**Task directions:**
Find every line below with the word "wash" in it, and copy each one.

[Saved entries]
---

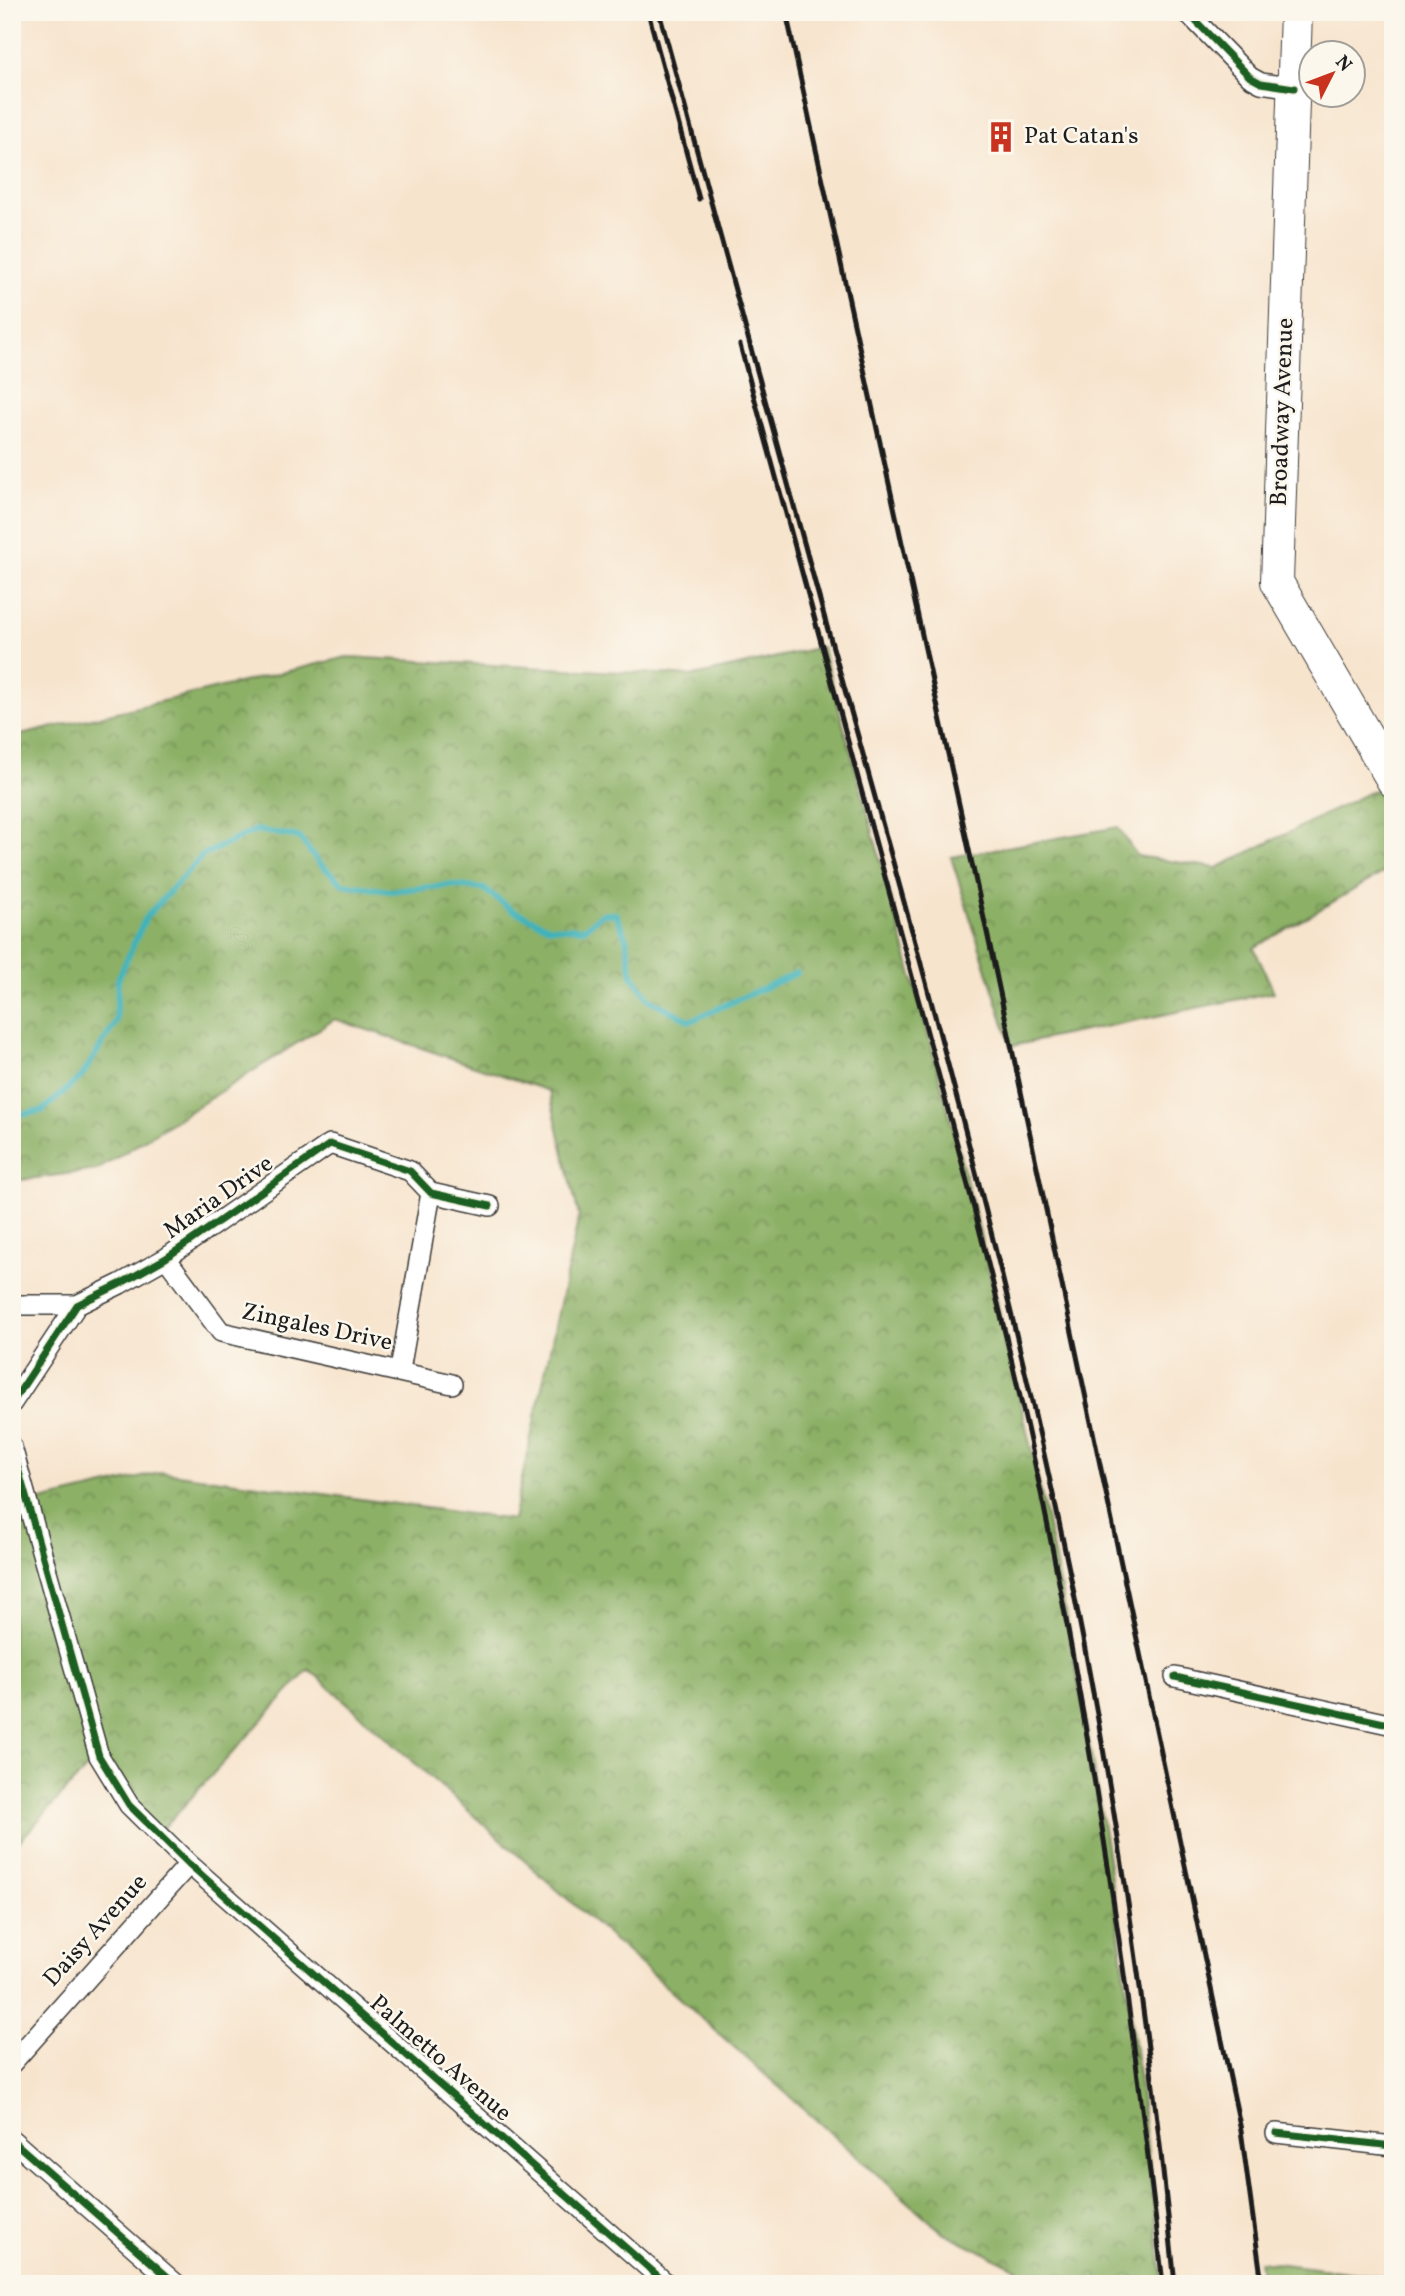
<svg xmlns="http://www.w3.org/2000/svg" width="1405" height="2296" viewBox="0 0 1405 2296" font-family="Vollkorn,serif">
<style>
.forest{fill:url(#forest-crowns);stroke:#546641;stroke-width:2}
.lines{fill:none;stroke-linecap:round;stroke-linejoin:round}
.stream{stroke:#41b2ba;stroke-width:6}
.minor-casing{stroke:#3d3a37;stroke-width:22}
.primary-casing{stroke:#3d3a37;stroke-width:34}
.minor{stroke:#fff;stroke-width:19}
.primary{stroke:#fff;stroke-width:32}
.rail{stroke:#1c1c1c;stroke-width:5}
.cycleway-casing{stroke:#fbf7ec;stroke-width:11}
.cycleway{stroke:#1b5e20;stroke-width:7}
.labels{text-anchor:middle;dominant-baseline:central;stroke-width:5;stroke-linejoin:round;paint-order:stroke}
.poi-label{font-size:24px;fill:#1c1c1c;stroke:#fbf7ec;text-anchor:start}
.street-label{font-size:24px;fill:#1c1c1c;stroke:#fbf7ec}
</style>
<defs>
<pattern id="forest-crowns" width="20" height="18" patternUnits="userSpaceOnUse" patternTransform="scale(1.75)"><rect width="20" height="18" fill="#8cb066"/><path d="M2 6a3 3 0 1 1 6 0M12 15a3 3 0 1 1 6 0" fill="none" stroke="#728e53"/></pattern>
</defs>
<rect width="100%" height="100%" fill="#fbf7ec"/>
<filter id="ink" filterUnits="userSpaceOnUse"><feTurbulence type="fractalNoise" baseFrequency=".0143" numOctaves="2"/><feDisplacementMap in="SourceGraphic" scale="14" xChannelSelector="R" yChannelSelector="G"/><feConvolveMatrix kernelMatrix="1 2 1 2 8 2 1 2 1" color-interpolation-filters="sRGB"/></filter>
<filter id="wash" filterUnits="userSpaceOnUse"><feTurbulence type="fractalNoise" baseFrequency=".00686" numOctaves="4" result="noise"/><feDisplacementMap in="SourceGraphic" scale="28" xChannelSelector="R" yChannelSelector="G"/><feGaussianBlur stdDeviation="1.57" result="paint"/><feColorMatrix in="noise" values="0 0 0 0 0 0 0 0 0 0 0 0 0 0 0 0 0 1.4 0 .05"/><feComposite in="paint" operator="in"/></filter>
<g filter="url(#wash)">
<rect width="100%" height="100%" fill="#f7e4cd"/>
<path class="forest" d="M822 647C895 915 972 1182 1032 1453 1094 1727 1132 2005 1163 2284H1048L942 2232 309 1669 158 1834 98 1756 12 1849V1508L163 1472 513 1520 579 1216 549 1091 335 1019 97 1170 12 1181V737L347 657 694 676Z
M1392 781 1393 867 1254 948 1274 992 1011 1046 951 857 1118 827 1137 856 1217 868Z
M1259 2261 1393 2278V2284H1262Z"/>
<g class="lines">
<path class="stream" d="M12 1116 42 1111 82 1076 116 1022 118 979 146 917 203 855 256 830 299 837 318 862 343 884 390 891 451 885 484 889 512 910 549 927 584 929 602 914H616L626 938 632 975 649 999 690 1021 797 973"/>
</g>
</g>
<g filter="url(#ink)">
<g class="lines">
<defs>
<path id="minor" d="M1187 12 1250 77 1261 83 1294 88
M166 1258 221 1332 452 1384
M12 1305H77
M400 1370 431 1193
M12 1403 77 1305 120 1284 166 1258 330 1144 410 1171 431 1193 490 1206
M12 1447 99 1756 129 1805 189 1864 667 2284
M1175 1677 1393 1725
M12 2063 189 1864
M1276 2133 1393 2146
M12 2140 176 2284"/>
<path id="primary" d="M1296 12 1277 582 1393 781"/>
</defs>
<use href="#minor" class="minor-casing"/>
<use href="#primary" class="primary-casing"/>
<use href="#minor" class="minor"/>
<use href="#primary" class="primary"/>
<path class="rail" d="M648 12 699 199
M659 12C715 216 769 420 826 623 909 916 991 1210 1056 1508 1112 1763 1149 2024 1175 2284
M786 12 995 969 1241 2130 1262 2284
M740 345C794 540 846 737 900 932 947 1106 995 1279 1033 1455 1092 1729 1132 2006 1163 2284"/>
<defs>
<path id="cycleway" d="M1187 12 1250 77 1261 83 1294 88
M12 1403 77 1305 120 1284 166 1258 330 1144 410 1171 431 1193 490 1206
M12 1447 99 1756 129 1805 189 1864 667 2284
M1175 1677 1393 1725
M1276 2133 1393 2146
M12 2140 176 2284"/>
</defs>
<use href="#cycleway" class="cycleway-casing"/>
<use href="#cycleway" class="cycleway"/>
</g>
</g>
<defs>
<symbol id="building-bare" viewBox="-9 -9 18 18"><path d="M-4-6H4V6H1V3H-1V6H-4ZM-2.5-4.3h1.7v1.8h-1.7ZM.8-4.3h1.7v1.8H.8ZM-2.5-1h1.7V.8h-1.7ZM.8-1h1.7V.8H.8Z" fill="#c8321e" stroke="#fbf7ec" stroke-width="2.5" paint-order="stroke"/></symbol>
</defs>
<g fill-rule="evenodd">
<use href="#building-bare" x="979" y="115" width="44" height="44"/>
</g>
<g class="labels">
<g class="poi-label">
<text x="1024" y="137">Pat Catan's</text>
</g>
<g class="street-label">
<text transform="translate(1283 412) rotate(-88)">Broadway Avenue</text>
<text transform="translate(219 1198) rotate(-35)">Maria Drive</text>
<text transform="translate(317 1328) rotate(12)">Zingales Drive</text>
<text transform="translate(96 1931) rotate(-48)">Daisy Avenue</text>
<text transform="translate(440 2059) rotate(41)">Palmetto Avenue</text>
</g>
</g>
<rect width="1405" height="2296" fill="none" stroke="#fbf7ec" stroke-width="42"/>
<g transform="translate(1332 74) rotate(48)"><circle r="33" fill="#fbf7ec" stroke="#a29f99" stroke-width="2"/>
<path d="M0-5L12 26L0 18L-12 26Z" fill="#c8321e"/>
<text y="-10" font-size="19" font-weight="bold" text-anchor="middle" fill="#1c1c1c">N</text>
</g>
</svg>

---

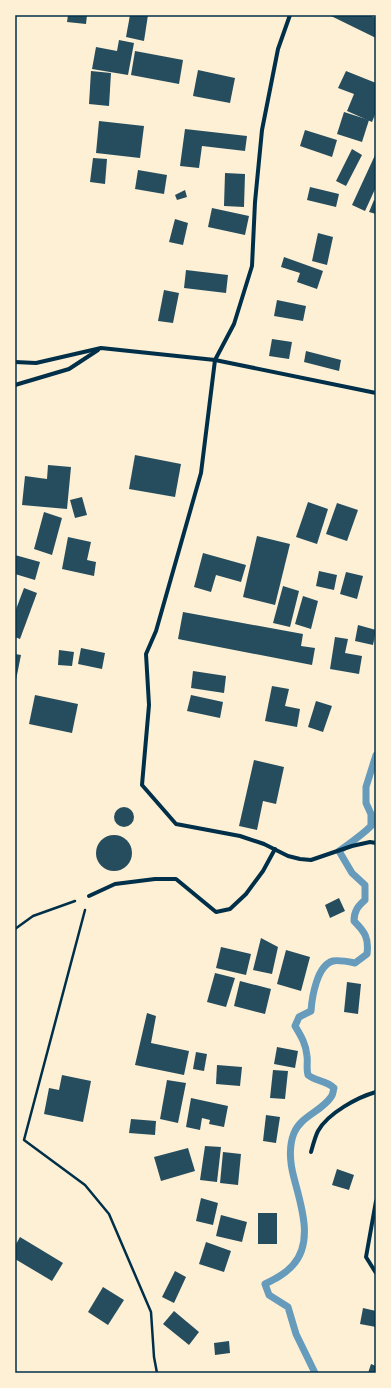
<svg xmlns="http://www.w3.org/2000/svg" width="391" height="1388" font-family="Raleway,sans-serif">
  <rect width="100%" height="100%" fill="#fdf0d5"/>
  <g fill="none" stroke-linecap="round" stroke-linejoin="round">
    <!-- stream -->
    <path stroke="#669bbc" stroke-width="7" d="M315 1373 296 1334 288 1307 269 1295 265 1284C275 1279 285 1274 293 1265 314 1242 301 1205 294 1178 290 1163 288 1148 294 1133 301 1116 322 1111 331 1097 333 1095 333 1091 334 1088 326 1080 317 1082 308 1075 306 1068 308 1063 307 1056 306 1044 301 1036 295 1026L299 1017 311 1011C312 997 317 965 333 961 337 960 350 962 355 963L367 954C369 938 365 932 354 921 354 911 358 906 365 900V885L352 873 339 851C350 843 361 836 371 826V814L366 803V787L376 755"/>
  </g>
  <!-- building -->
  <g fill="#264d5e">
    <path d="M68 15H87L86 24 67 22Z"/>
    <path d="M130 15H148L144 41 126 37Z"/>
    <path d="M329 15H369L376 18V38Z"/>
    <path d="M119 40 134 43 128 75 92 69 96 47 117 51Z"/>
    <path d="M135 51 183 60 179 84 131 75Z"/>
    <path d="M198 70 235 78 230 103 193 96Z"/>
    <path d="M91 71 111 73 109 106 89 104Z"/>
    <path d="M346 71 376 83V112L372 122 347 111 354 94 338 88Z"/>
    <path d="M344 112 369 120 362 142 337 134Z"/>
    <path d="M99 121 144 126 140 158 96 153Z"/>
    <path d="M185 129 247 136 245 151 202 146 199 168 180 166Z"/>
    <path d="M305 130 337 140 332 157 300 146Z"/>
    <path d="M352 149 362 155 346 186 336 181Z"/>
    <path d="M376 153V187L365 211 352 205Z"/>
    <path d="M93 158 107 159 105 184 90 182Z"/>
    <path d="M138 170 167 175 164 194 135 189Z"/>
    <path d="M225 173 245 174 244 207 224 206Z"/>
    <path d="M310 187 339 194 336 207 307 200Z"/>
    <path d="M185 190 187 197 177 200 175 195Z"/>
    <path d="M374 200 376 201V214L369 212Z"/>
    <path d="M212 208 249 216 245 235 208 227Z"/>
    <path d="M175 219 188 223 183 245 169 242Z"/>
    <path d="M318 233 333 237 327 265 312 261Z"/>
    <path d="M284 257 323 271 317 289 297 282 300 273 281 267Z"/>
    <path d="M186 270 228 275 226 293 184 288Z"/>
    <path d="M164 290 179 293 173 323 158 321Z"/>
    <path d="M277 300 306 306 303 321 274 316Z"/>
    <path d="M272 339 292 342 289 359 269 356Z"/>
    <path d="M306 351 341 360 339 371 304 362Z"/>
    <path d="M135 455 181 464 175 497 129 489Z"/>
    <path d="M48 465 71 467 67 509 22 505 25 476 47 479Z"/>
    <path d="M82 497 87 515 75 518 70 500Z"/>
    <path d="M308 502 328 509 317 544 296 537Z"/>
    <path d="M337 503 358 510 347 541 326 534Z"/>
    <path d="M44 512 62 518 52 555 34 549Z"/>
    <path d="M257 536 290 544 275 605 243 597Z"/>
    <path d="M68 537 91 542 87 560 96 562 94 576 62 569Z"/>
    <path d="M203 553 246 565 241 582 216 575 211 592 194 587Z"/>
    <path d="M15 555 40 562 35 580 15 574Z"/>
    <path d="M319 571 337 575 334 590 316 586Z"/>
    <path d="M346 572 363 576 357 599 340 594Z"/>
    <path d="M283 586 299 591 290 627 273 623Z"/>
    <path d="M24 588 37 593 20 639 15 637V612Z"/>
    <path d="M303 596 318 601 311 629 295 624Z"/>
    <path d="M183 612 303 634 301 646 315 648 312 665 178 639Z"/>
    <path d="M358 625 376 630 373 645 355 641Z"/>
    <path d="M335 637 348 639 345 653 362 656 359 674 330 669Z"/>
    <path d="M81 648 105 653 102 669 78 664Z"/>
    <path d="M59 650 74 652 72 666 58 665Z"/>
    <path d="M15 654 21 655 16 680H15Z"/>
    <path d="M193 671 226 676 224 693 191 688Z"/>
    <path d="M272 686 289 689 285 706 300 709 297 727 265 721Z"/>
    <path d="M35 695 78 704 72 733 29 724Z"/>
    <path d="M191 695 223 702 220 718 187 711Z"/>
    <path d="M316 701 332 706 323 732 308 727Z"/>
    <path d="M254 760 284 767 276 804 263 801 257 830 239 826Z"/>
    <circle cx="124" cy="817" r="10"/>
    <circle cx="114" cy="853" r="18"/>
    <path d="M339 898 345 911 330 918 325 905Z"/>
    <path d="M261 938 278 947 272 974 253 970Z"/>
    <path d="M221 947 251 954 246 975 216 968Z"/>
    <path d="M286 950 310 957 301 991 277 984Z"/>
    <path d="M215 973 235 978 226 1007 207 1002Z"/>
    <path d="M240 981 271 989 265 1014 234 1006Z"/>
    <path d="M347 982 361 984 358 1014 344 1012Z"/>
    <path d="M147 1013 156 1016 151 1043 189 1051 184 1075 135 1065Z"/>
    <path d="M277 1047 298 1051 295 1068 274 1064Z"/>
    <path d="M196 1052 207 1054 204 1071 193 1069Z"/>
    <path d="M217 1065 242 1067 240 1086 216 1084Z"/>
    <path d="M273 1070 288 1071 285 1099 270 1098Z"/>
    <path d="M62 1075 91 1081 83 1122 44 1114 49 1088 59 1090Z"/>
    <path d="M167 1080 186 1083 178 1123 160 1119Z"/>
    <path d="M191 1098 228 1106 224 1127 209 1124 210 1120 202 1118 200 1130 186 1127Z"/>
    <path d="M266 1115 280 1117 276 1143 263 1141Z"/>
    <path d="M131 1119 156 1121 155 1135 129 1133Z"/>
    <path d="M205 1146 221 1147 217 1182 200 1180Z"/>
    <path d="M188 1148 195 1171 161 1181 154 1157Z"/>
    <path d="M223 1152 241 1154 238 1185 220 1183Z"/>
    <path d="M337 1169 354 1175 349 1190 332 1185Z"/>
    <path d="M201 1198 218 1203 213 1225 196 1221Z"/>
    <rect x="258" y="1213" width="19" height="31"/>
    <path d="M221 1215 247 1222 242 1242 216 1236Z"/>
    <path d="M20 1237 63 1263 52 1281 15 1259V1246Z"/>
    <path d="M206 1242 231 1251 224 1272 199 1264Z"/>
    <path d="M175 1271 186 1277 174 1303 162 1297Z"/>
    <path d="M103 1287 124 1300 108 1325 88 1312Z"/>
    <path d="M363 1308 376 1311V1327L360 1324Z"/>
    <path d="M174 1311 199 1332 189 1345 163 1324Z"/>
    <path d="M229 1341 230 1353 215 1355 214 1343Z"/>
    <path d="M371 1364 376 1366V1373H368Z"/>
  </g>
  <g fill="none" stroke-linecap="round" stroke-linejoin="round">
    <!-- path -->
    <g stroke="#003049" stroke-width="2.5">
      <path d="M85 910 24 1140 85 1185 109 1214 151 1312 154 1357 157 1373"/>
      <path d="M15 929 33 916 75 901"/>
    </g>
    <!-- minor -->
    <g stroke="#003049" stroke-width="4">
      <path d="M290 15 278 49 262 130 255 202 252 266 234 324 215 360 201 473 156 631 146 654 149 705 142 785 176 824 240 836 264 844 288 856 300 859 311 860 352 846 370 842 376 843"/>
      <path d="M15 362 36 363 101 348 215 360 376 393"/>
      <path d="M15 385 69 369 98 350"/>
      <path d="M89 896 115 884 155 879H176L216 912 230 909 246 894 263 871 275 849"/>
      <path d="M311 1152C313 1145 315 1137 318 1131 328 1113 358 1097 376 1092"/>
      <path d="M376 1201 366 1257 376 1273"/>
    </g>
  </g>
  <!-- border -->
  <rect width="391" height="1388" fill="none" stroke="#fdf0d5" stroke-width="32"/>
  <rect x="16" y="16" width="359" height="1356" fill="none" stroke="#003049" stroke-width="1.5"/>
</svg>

---

**Your response:**
<filter id="wash" filterUnits="userSpaceOnUse"><feTurbulence type="fractalNoise" baseFrequency=".00686" numOctaves="4" result="noise"/><feDisplacementMap in="SourceGraphic" scale="28" xChannelSelector="R" yChannelSelector="G"/><feGaussianBlur stdDeviation="1.57" result="paint"/><feColorMatrix in="noise" values="0 0 0 0 0 0 0 0 0 0 0 0 0 0 0 0 0 1.4 0 .05"/><feComposite in="paint" operator="in"/></filter>
<g filter="url(#wash)">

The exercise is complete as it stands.